**Problem requirements:**
Name every free web-based utility that the guide on password protecting pages with htaccess suggests for encrypting a password.

**Given passage:**
=== Section Start ===

Password Protecting Your Pages with htaccess

3 October 2005 / 35 Comments

Introduction

You may have visited a web page that pops up a dialog box similar to this one:

Password protection dialog

If you don’t know the username and password to enter, then you can’t access the page or site – it’s “password protected”. It’s sometimes handy to be able to password protect your pages like this – for example:

  • You’re building a new site, but you only want yourself (and maybe a select few) to be able to view the work-in-progress.
  • You have an area of your site that you never want the general public to have access to – for example, your web stats or private pages.
  • You have some paid (subscription) content on your site that only subscribers should be able to access.

Apache lets you password protect individual files, folders, or your entire site fairly easily. Read on to find out how it’s done.

How it works

To add password protection to your pages, you need to do the following two things:

  1. Create a text file on your server that will store your username and password.
  2. Create a special file called .htaccess in the folder you want to protect.

That’s it! Now let’s take a look at how to do each step.

Creating the password file

The first step is to create a simple text file that will store your username and password, separated by a colon (:). The small catch is that the password must be encrypted. Luckily, there are many free web-based utilities that will encrypt the password for you. Try one of these:

  • 4WebHelp’s online .htpasswd encryption tool
  • Alterlinks .htaccess password generator
  • htmlite’s htpasswd encryption page

Simply enter your desired username and password in one of these pages and submit the form. You’ll get back a string similar to the following:


fred:p29cmnwl4a0et

Now, open up your favourite text editor (e.g. Notepad or TextEdit), then copy and paste the username/password string into the editor. Save the file and call it .htpasswd.

Next, upload this file to your website. Make sure you place it outside the Web root of your site if possible, as you don’t want just anyone to be able to view the file! For example, place it above your public_html or htdocs folder. (Having said this, Apache is often set up by default to block web-based access to files beginning with .ht. Better safe than sorry though!)

If you can’t place your .htpasswd file outside your Web root, name it something that’s not easily guessable – for example, .htxuymwp – so that people won’t be able to find it easily. (In addition, it helps to start the filename with .ht; as mentioned earlier, Apache usually blocks access to files starting with .ht.)

=== Section End ===

Extracted data entries:
=== Section Start ===

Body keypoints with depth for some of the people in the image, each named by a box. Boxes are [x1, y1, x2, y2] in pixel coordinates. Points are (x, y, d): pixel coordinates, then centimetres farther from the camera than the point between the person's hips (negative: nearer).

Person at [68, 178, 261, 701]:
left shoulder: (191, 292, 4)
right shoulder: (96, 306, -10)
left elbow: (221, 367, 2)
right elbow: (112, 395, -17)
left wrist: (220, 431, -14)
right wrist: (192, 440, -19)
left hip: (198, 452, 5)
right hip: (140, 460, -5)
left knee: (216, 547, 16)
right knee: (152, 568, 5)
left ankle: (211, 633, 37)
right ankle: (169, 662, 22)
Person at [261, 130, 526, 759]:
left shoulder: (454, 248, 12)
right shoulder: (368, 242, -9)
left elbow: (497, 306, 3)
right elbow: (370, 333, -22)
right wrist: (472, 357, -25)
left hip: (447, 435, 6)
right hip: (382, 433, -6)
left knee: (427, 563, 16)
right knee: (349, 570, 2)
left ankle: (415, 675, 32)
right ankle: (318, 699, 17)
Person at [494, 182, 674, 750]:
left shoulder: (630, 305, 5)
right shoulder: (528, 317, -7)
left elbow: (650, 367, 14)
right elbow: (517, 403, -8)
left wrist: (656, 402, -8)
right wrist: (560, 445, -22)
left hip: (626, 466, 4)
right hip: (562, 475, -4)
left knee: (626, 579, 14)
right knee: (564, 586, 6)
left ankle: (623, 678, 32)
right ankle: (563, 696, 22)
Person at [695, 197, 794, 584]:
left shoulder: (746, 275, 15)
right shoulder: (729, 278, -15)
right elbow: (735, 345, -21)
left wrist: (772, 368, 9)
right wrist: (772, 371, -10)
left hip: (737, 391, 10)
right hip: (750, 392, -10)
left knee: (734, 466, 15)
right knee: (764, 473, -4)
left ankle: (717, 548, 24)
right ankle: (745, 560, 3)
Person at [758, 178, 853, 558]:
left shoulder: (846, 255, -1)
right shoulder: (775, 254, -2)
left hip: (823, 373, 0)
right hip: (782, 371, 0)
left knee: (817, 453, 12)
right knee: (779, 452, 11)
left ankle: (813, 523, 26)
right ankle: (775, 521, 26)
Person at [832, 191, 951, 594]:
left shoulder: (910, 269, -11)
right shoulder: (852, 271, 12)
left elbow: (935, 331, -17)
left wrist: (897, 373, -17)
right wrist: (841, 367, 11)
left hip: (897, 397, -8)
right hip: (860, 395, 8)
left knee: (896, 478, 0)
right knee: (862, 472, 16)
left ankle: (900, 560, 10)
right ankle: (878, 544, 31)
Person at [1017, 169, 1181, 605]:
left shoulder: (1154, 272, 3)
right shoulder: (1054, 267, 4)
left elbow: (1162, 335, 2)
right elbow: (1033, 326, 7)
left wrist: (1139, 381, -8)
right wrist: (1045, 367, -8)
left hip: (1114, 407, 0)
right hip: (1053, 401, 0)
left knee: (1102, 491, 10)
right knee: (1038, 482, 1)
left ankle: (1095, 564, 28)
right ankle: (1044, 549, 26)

=== Section End ===
=== Section Start ===

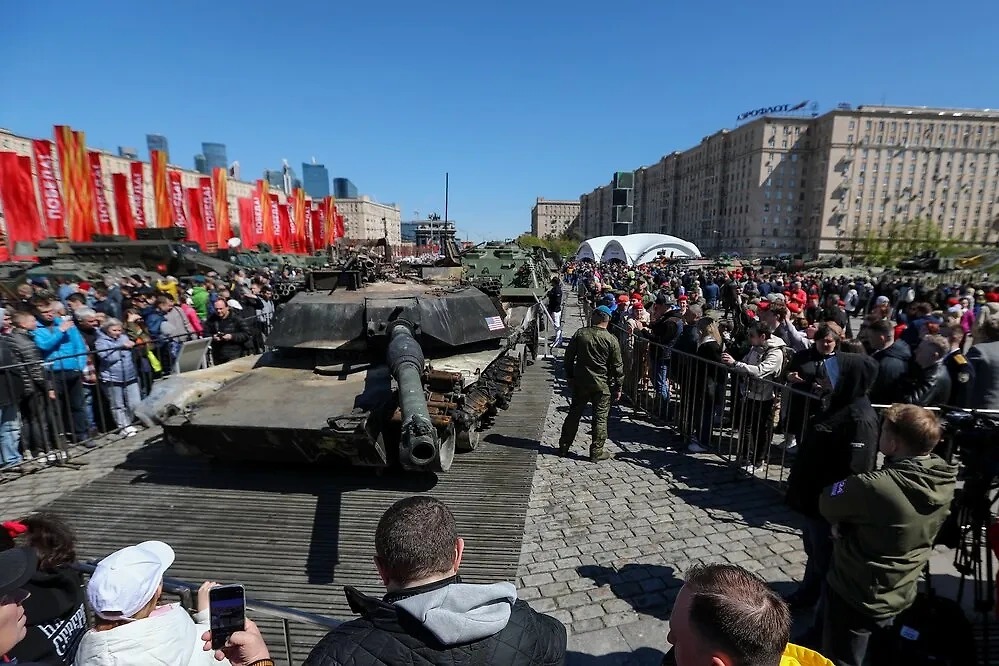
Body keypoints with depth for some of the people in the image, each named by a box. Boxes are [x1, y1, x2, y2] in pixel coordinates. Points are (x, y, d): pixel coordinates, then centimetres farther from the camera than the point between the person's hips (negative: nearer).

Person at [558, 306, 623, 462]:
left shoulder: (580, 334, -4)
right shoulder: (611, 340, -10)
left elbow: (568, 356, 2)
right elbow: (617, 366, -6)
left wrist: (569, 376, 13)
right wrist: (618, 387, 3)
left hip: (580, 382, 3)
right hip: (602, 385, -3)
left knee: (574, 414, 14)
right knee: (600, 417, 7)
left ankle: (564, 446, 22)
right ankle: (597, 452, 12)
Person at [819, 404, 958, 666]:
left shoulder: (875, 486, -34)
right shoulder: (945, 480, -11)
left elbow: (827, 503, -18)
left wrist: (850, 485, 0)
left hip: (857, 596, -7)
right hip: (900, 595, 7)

=== Section End ===

**Task output:**
4WebHelp’s online .htpasswd encryption tool
Alterlinks .htaccess password generator
htmlite’s htpasswd encryption page